== DIRECTIONS FOR THIS TASK ==
Report each line from the listing that the string "leftRightIntoCmdGoes" appears in.

== SUPPLIED MATERIAL ==
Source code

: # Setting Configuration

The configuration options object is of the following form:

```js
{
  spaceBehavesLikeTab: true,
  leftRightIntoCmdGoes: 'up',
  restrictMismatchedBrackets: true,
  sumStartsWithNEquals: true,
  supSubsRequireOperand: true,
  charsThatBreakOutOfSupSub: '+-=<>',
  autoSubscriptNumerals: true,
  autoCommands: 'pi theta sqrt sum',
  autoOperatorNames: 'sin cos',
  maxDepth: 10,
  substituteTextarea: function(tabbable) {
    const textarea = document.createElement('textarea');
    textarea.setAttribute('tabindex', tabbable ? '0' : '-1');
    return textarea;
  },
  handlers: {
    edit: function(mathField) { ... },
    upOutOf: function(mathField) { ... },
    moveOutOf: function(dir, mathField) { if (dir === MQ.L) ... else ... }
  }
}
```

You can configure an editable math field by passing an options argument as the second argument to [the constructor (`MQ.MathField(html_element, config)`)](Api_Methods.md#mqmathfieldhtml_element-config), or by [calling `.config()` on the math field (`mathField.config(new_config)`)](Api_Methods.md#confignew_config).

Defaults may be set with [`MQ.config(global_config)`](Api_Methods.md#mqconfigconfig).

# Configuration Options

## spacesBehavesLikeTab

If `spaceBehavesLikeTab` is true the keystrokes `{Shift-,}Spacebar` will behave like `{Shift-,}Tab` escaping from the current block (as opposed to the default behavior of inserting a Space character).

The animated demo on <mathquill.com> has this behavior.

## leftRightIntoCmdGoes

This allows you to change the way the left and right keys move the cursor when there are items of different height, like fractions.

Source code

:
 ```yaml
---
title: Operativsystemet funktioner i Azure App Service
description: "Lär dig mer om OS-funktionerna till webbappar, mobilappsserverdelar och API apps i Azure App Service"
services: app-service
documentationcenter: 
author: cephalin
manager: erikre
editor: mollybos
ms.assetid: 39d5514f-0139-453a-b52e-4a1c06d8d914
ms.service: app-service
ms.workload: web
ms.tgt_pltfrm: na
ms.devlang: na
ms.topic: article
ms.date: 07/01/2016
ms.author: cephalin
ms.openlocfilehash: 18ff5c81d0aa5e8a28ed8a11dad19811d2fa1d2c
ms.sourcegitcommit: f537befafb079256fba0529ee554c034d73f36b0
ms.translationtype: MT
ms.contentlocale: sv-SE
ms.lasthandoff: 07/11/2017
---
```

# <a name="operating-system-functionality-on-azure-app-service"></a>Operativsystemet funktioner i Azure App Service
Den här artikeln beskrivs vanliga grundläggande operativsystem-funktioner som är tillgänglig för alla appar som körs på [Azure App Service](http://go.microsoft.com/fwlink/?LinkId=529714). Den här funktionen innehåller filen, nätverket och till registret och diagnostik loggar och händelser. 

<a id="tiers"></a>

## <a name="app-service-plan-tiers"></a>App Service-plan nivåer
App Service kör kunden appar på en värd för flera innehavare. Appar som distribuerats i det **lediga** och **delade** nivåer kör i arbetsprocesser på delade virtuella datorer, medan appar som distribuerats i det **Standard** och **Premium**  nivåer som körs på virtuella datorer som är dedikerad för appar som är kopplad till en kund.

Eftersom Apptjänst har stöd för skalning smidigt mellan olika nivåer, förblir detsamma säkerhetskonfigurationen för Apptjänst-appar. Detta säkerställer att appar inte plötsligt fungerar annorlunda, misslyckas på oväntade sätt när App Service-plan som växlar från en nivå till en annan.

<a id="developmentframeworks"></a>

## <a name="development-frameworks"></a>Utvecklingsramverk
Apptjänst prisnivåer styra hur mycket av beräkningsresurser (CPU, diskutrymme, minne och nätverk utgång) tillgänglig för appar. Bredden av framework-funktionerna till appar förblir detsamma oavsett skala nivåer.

== THE ANSWER ==
  leftRightIntoCmdGoes: 'up',
## leftRightIntoCmdGoes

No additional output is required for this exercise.